We first became interested in sigma-2 receptors for pancreatic cancer when it was identified that agents selective for sigma-2 receptor are taken up specifically in tumor cells on PET imaging (17, 48) and induce apoptosis (49). Because pancreatic cancer is poorly detected prior to advanced stage and has a poor overall response to chemotherapy, promising agents such as this deserve attention, this rationale for evaluating selective sigma-2 ligands as a therapeutic targeting strategy is justified. Another compound, K0-135, with high selectivity to sigma-2 receptor was used initially to show subcellular uptake into pancreatic cancer cells with in vivo confirmation with RHM-4 (18F-labled sigma-2 ligand) for selective uptake in implanted pancreas adenocarcinoma (Panc02) in C57BL/6 mice (9). Therapeutic treatments have shown repeatedly induction of apoptosis and increased survival in mice bearing pancreatic tumors after treatment with the sigma-2 receptor ligands SV119 and SW43, an effect augmented by concurrent treatment with traditional chemotherapy with gemcitabine (20, 21).

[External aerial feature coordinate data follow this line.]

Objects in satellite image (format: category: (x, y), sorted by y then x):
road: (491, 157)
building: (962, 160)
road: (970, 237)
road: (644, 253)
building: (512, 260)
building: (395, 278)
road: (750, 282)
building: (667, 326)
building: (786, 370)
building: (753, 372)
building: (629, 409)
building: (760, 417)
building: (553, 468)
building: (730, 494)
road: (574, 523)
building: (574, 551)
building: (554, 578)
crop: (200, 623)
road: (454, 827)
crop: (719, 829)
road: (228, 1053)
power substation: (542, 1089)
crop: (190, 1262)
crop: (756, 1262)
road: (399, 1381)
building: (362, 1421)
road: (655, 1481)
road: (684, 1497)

Sigma-2 ligands augment apoptosis in pancreatic cancer

Drug resistance in pancreatic cancer occurs rapidly by both natural and acquired resistance. Resistance pathways to therapies such as gemcitabine are multiple and include adaptations to cell influx/efflux, nuclear translocation, nucleoside analog conversion by dUTPase, introduction into the DNA strand, DNA editing, cell checkpoint proteins, or further down-stream apoptotic pathways (50, 51). Despite this, in our studies on cellular death by sigma-2 ligands in pancreatic cancer, we have identified significant induction of caspase-3, ion disturbances, ROS generation, and autophagy (52). These processes are global forces promoting cancer cells into apoptosis. Importantly, we failed to generate cell lines resistant to this treatment despite extended subtherapeutic exposure for up to three months in in vitro grown cell lines, such as Panc02, CFPAC, Aspc1, Bxpc3, and Panc1 cells (unpublished finding). Pre- and post- treatment with either traditional chemotherapy or radiation have been found to augment apoptosis in these cell lines as well. Evidence of cellular internalization of sigma-2 ligand compounds despite conjugation with small molecule tracers or inhibitors of apoptosis further provides rationale for further investigation of these compounds. The utilization of sigma-2 ligands to deliver small molecule therapeutics has been reported recently in animal models of pancreatic cancer (53). Given that this treatment is selective for pancreatic cancer cells and induces apoptosis, this observation provides compelling support for clinical development of this novel strategy.

Conclusions

Sigma-2 receptor ligands localize preferentially to pancreatic cancer and induce apoptosis with limited off-site toxicity in preclinical models. These ligands are internalized by both receptor-mediated endocytosis and transport across the cytoplasmic membrane through cholesterol-rich lipid rafts, providing the opportunity to utilize sigma-2 receptors as targeting “homing beacons” to deliver small molecules. By interfering with metabolic pathways altered specifically in cancer cells, sigma-2 receptor ligands may provide yet another angle to induce apoptosis when resistance is developed to traditional chemotherapies. Additionally, neoadjuvant treatment may allow down-staging in patients not appropriate for operative management.